**Exercise**.
In the lines below, from the first one down to the line containing "state will request", change "Closed" to "Open by appointment". Give those lines again with nothing else altered.

**Data supplied**.
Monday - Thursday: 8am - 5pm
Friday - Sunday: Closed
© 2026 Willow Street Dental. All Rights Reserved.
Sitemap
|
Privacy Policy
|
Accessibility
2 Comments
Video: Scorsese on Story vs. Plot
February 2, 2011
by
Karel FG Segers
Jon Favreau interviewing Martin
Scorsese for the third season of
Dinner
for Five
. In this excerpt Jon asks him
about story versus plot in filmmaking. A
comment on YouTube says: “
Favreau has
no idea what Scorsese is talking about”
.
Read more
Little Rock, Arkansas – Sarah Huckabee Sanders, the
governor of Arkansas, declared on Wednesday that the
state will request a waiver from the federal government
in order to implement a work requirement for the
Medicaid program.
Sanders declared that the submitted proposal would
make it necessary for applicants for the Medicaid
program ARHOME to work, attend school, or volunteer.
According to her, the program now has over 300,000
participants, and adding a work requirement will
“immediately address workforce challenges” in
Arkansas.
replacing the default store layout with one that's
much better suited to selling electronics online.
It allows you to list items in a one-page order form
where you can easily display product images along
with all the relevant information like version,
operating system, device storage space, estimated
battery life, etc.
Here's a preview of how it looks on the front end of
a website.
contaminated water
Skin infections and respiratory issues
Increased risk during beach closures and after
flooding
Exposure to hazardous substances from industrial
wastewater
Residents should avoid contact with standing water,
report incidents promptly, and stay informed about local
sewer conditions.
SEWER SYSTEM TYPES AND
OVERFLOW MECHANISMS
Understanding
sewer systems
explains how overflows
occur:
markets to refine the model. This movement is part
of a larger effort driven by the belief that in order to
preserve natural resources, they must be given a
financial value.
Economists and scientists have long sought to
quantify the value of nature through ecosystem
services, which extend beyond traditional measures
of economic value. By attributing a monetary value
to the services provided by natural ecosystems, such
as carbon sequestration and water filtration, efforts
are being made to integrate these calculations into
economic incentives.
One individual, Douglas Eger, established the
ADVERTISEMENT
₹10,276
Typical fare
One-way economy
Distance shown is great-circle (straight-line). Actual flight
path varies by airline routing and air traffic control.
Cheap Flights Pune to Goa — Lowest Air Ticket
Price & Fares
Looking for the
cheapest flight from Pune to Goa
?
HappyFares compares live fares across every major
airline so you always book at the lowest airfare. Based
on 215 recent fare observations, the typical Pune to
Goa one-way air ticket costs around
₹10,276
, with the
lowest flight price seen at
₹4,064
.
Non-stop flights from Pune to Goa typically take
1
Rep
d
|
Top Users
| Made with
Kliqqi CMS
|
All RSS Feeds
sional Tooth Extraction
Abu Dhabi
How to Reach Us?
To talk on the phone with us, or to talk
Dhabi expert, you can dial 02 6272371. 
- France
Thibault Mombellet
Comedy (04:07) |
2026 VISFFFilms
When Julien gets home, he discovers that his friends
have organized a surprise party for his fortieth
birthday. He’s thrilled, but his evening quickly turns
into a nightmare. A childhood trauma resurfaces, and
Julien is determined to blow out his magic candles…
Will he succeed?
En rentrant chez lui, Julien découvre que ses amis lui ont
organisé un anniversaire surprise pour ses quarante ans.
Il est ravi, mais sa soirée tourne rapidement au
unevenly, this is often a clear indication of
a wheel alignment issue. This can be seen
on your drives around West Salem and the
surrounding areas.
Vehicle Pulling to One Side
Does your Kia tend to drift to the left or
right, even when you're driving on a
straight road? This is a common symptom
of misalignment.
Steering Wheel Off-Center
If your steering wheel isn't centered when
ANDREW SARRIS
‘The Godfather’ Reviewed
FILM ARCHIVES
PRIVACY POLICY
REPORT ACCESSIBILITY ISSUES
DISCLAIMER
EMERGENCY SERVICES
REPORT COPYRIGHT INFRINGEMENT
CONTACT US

**Output for this task**.
Monday - Thursday: 8am - 5pm
Friday - Sunday: Open by appointment
© 2026 Willow Street Dental. All Rights Reserved.
Sitemap
|
Privacy Policy
|
Accessibility
2 Comments
Video: Scorsese on Story vs. Plot
February 2, 2011
by
Karel FG Segers
Jon Favreau interviewing Martin
Scorsese for the third season of
Dinner
for Five
. In this excerpt Jon asks him
about story versus plot in filmmaking. A
comment on YouTube says: “
Favreau has
no idea what Scorsese is talking about”
.
Read more
Little Rock, Arkansas – Sarah Huckabee Sanders, the
governor of Arkansas, declared on Wednesday that the
state will request a waiver from the federal government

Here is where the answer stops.